* Segmen Dokumen:
+++++

Syarat dan Rukun Akad

advertisements
SUDUT HUKUM | Syarat-syarat yang terkait dengan rukun akad tersebut, menurut pandangan ahliahli hukum Islam disebut syarat terbentuknya akad yaitu:
  • Kecakapan minimal (tamyiz);
  • Berbilang pihak;
  • Persesuaian ijab dan qabul; d) Kesatuan majelis akad;
  • Obyek akad dapat diserahkan;
  • Obyek akad tertentu atau dapat ditentukan;
  • Obyek akad dapat ditransaksikan (berupa benda bernilai dan dimiliki);
  • Tidak bertentangan dengan syariah.

Menurut ahli-ahli hukum Islam, rukun yang membentuk akad ada 4, yakni:
  • Para pihak yang membuat akad;

Para pihak yang membuat akad harus memenuhi dua syarat, yaitu:
  1. Tamyiz;
  2. Berbilang pihak.

  • Pernyataan kehendak dari para pihak;

Pernyataan kehendak harus memenuhi dua syarat, yaitu:
  1. Adanya persesuaian ijab dan kabul dalam arti tercapainya kata sepakat; 
  2. Kesatuan majelis akad.

+++++

* Informasi Sumber:
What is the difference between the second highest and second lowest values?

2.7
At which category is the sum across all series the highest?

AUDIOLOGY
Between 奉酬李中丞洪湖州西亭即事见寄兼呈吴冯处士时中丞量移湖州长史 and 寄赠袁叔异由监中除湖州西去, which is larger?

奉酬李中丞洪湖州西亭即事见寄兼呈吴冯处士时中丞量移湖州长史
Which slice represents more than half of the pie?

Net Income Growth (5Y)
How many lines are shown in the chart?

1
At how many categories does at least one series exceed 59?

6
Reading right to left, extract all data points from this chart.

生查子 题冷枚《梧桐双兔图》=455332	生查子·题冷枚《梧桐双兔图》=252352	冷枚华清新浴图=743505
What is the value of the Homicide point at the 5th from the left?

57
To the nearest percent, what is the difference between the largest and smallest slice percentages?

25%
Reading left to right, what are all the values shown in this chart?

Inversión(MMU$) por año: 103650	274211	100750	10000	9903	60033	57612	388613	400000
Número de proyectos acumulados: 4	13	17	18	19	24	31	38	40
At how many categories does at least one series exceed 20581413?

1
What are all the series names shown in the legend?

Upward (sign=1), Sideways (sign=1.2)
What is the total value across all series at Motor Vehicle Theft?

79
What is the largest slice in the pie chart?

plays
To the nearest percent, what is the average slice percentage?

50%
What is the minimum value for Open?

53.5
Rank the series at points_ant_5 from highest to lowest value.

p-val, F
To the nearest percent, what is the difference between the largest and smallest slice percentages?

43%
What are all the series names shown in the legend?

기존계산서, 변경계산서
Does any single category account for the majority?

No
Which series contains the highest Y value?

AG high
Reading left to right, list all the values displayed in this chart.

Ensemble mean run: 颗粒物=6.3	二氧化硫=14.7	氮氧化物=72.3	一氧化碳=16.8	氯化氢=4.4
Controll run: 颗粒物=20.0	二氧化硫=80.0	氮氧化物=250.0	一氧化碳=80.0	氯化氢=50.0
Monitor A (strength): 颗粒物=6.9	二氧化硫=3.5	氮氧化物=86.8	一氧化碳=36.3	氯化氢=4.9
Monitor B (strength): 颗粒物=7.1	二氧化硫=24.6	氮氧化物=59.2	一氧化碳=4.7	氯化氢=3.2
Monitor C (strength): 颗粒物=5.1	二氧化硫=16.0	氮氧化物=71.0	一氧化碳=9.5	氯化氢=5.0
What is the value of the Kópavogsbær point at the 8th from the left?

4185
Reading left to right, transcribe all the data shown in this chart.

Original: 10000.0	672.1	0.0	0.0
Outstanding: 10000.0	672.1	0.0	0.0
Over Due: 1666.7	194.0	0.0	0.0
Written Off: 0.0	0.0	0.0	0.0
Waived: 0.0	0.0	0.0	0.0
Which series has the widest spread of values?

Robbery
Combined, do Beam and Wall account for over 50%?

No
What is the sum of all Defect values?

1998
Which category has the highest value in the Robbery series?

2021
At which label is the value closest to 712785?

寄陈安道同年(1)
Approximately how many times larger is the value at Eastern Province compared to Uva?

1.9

+++++

* Bagian Latihan:
(A) Jawablah pertanyaan berikut berdasarkan teks tentang syarat dan rukun akad.
(i) Istilah apa yang digunakan teks untuk kecakapan minimal?
(ii) Berapa jumlah rukun yang membentuk akad menurut ahli-ahli hukum Islam?
(iii) Apa dua syarat yang harus dipenuhi oleh pernyataan kehendak?
(B) Lanjutkan teks tentang syarat dan rukun akad mulai setelah kalimat terakhirnya.
Data di atas merupakan bahan tersendiri yang terpisah dari teks.

* Hasil Tugas:
(A)
(i) Tamyiz.
(ii) Empat.
(iii) Adanya persesuaian ijab dan kabul, dalam arti tercapainya kata sepakat, serta kesatuan majelis akad.

(B)
  • Obyek akad;

Obyek akad harus memenuhi tiga syarat, yaitu:
  1. Obyek itu dapat diserahkan;
  2. Tertentu atau dapat ditentukan;
  3. Obyek itu dapat ditransaksikan (bernilai dan dimiliki).

  • Tujuan Akad

Tujuan akad harus sesuai dengan syariah atau tidak bertentangan dengan syariah. Rukun-rukun dan syarat-syarat tersebut diatas dinamakan pokok. Apabila pokok ini tidak terpenuhi, maka tidak terjadi akad dalam arti tidak memiliki wujud yuridis syar’i atau disebut akad batil.